On connait le projet des acheteurs : faire de Boyard le cadre prestigieux d’un jeu télévisé qui s’inspirera de « la chasse aux trésors ». Cette émission, diffusée 4100 fois sur les chaînes françaises et étrangères, est précisément l’œuvre du producteur Jacques Antoine, dont la société chapeaute l’opération.

C’est d’ailleurs au cours d’un des épisodes de « la chasse aux trésors » tourné à Fort Boyard que le producteur de télévision s’était épris de ce site grandiose. Depuis deux ans, l’idée de racheter le fort pour en faire le cadre d’un autre jeu a germé et vient de connaître sa première touche concrète avec la promesse de vente du dentiste d’Avoriaz, qui cherchait depuis plusieurs années à se défaire de son bien acquis en 1962.
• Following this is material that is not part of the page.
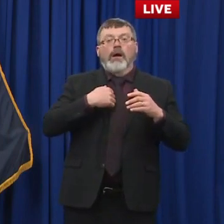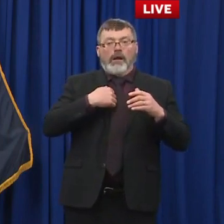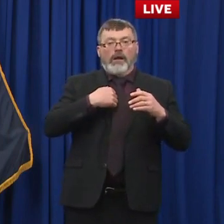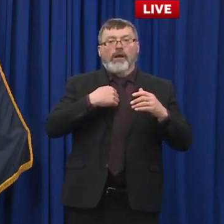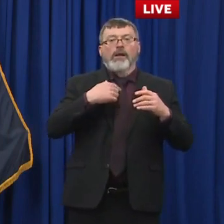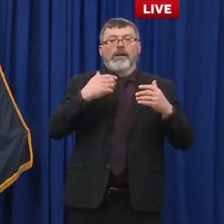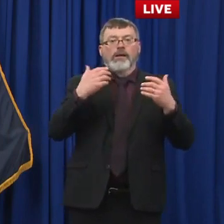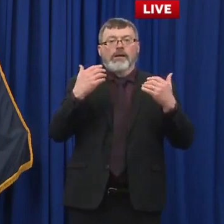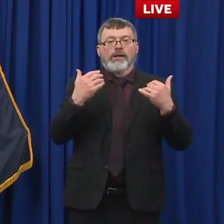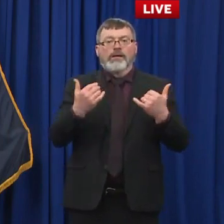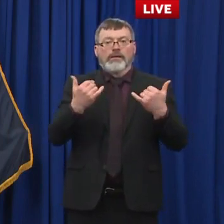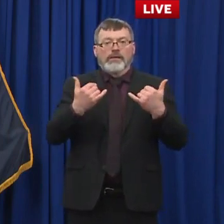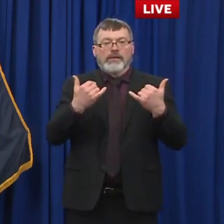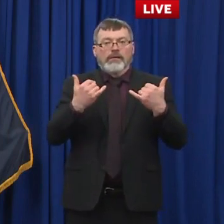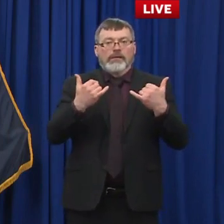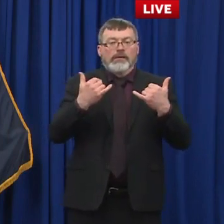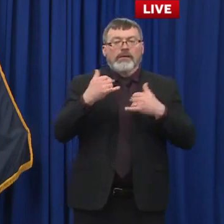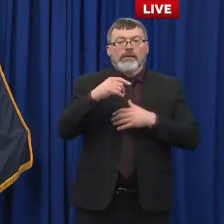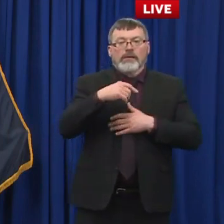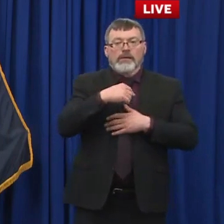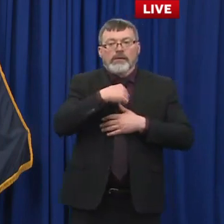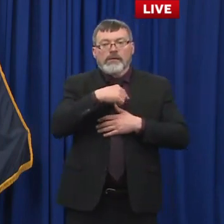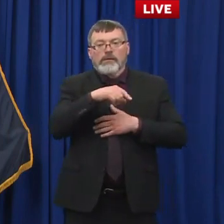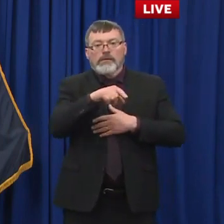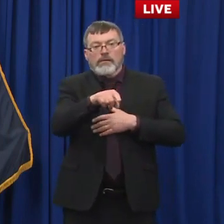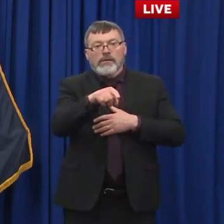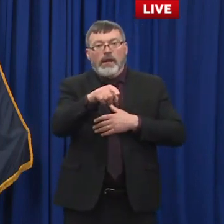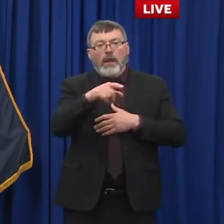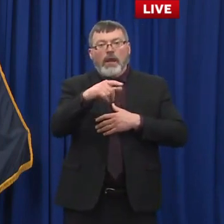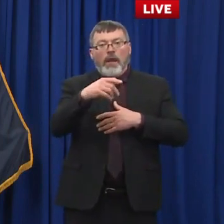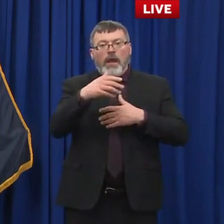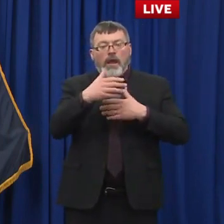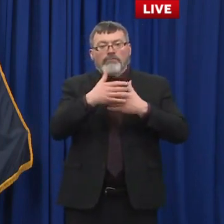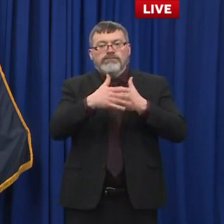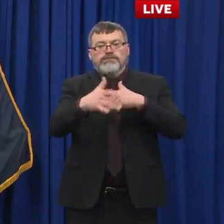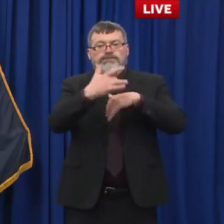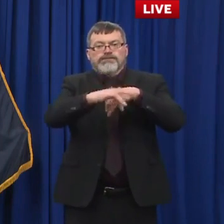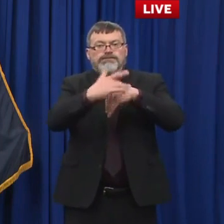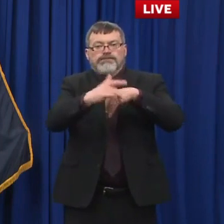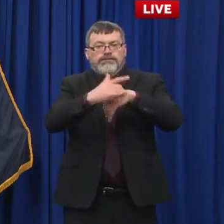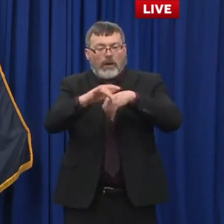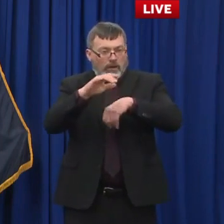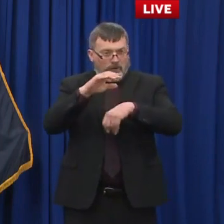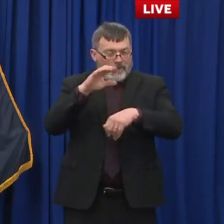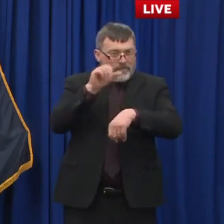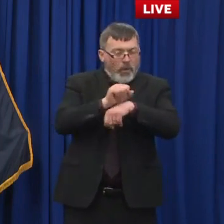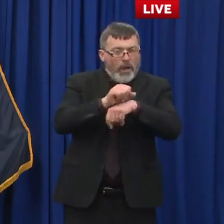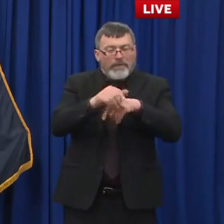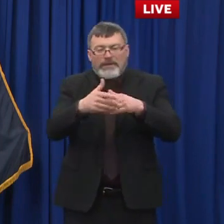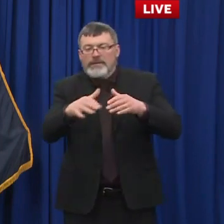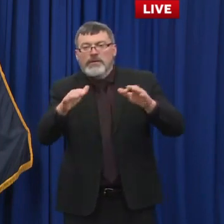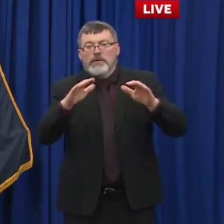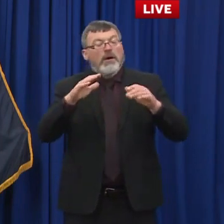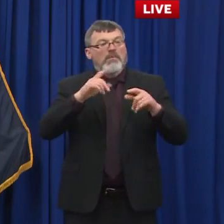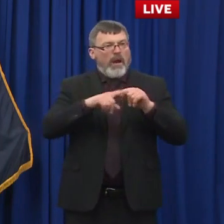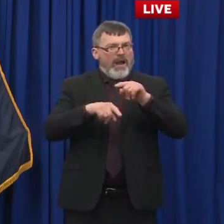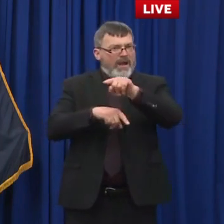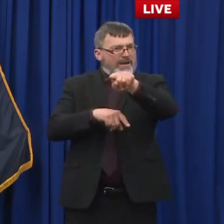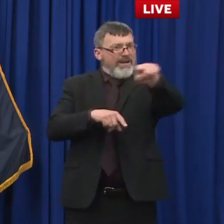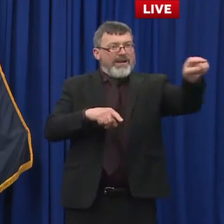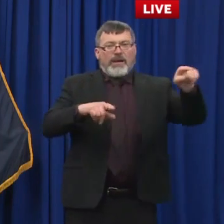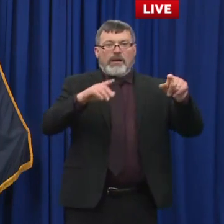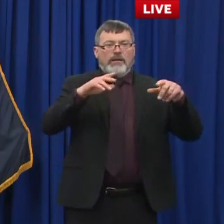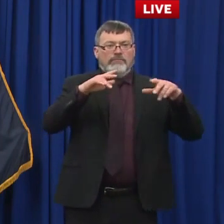able to do everyone in one day instead of two days. So just letting sharing that information with you about why we have moved to a single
« Nous cherchions un lieu unique et l’arrivée dans cette véritable arène qui rappelle les jeux du cirque, ce labyrinthe de cellules qui évoque un vrai jeu de l’oie géant nous semble évidemment grandiose », s’exclame Pascal Bensoussan.
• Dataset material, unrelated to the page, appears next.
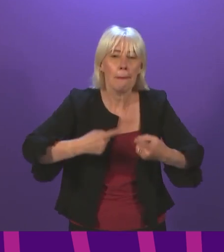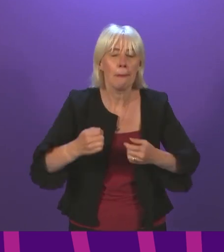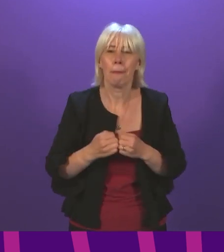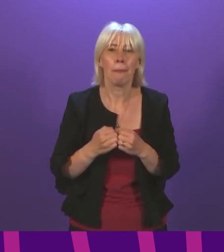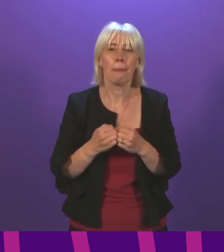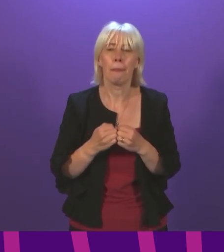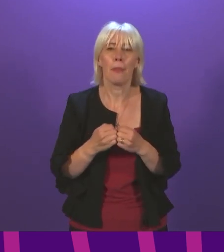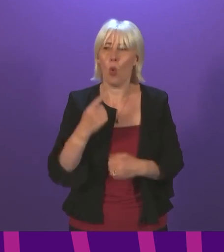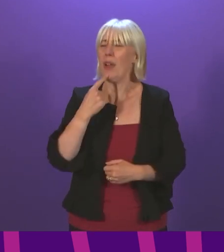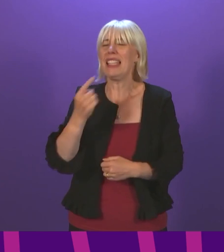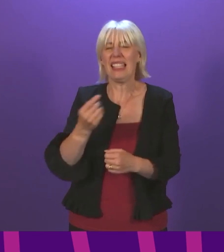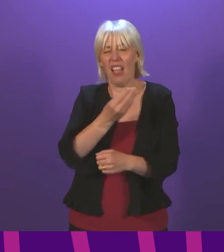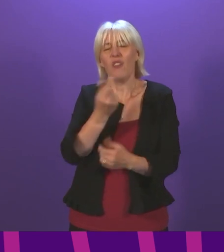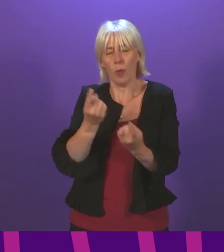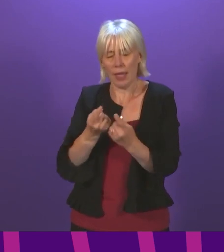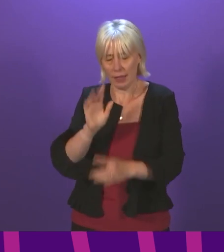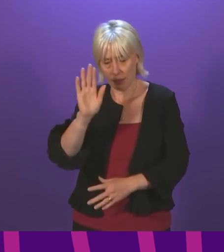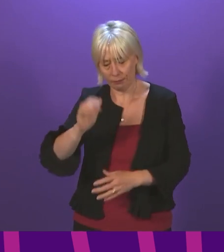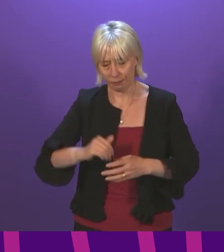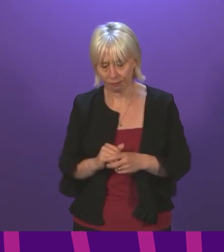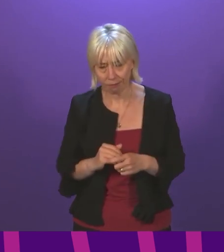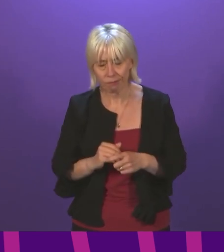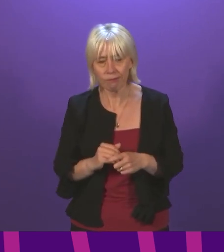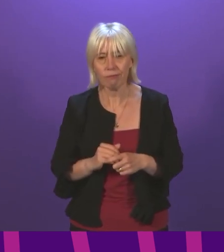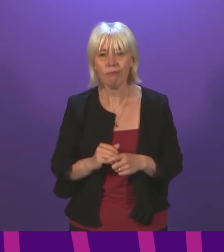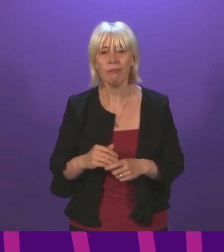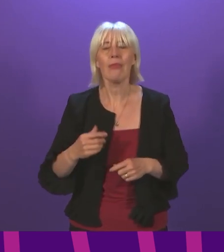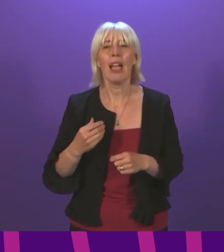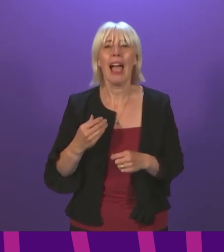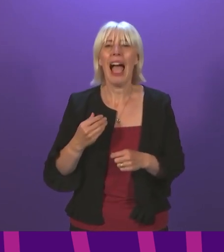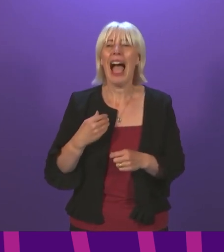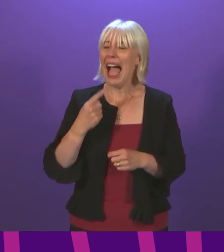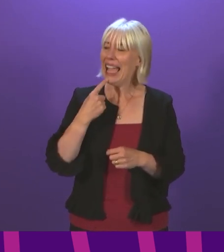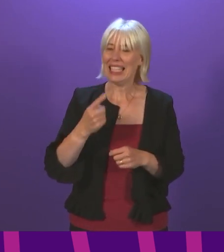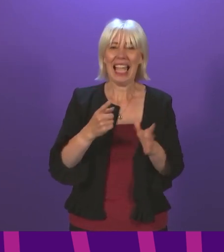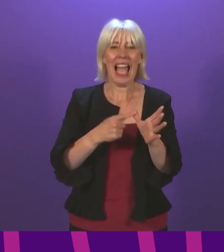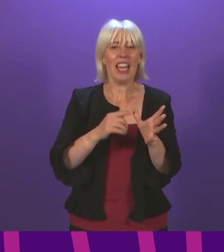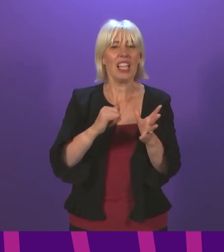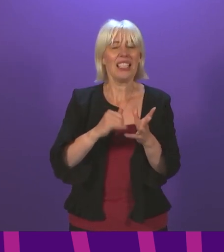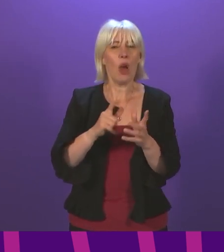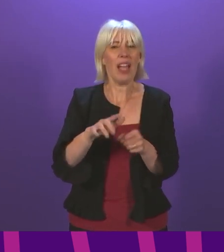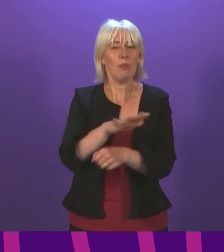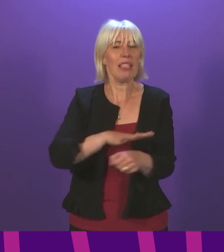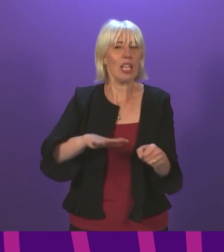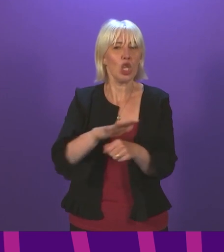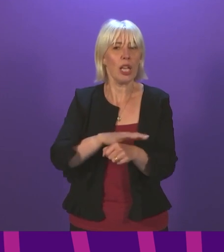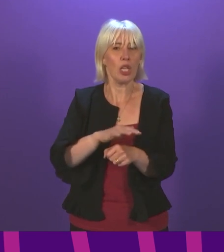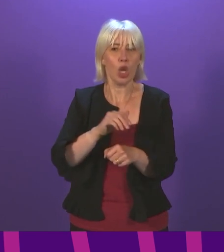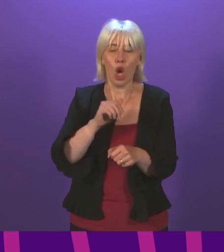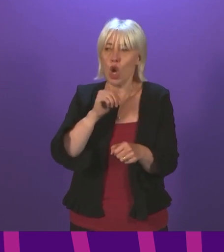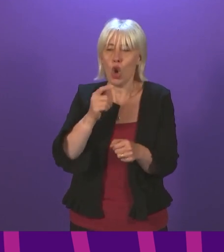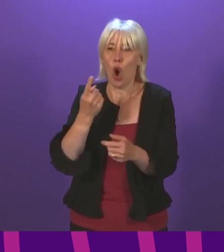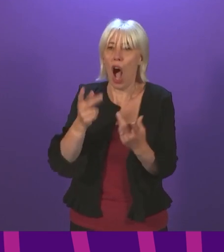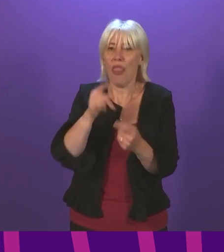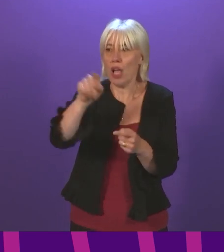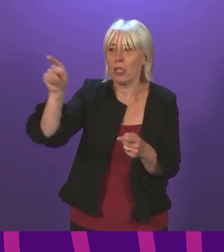I say a couple of things? Firstly, I did make a comment about Anna Sarwar's position. It wasn't a comment about anybody else's position.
J.P. Mitrecey, Pascal Bensoussan, Denis Mermet, les acheteurs de Fort Boyard

Le « concept » du jeu s’inspire de cette vision : les équipes de candidats devront subir toutes sortent d’épreuves dans les cellules du fort, transformées en autant de décors fantastiques, à la recherche d’un vrai trésor de pièces d’or. Et la partie « intellectuelle » de cette « chasse au trésor » d’un nouveau genre sur un Sphinx, censé mettre les concurrents à la « question » en posant des « colles » inspirées de l’histoire de Boyard.

PAS UNE RESTAURATION

Pour le moment, la mécanique du jeu a déjà fait l’objet d’une simulation présentées au MIP-TV de Cannes en avril dernier. Selon Denis Mermet, « la chaîne anglaise Channel Four a manifesté un intérêt précis pour ce programme que nous comptons mettre à l’antenne au début de 1990 ».

En entamant leur tournée en Charente-Maritime, les trois producteurs sont bien décidés à faire valoir tout l’intérêt touristique et médiatique du projet. Et ceci pour obtenir le concours des collectivités locales à une réhabilitation qui s’annonce évidemment coûteuse.

« Notre propos n’est pas de restaurer le fort Boyard, mais de le réhabiliter », dit Pascal Bensoussan. Autrement dit, il n’est pas question pour la société TV de s’attaquer à des travaux sur le port ou le brise-lames, dont la restauration coûterait au bas-mot 15 millions de francs (selon une estimation fournie par Bouygues). En revanche, sans même le rendre habitable, il s’agit pour TILT de réaliser les indispensables travaux de sécurité (escaliers, déblais, ouvertures) sans lesquels le jeu n’est pas envisageable.

C’est à l’évaluation de ces travaux que l’équipe parisienne s’est maintenant attaquée. Elle précise que les tournages du jeu nécessiteraient le concours d’une équipe de 100 personnes et que le rythme de l’émission serait hebdomadaire.